In layman’s language, Bad Debt is an expense incurred by a business that the debtor does not repay in due course of time for reasons such as fraud, insolvency of the debtor, etc. We can also refer to them as Uncollectible Accounts Expenses and Irrecoverable Debts.
Meaning of Liability
Liabilities refer to the financial obligations of a business. In simple words, it is a sum of money owed by a debtor to a creditor under an agreement and is repayable on a specified period. For example, Bank Loans, Accounts Payable, Bank Overdrafts, etc.
Are Bad Debts an Expense or a Liability?
Bad Debts are an expense to the business and not a liability as the amount that was expected to be received from the debtor is irrecoverable and has a negative effect on the books of accounts by way of reduction from the accounts receivable.

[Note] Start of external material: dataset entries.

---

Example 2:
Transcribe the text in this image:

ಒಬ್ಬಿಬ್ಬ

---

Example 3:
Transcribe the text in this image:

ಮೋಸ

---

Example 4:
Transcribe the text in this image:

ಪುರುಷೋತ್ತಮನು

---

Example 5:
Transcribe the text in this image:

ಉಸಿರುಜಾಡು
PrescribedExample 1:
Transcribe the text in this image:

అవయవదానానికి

It is recorded on the asset side of the balance sheet. However, it is entered in the balance sheet as a contra asset account, i.e. as a reduction from the accounts receivable. It is also recorded under operating expenses in the Income Statement as well as in the profit and loss a/c on the debit side.
Therefore, we can easily conclude now that bad debts are an expense and not a liability.

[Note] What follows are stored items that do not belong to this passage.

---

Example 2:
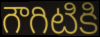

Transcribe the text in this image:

గౌగిటికి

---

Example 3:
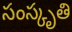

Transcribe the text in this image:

సంస్కృతి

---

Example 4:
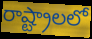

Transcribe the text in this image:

రాష్ట్రాలలో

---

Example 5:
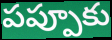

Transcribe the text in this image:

పప్పూకు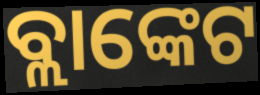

This concept is further explained with an example stated below.
XYZ Ltd sells machinery to ABC Ltd. for 10,000 at 60 days credit. However, ABC Ltd is declared bankrupt and therefore can no longer pay the specified amount. This amount of 10,000 is an expense for XYZ Ltd and leads to a fall in the accounts receivables. Hence, it is not a liability for the company but an expense.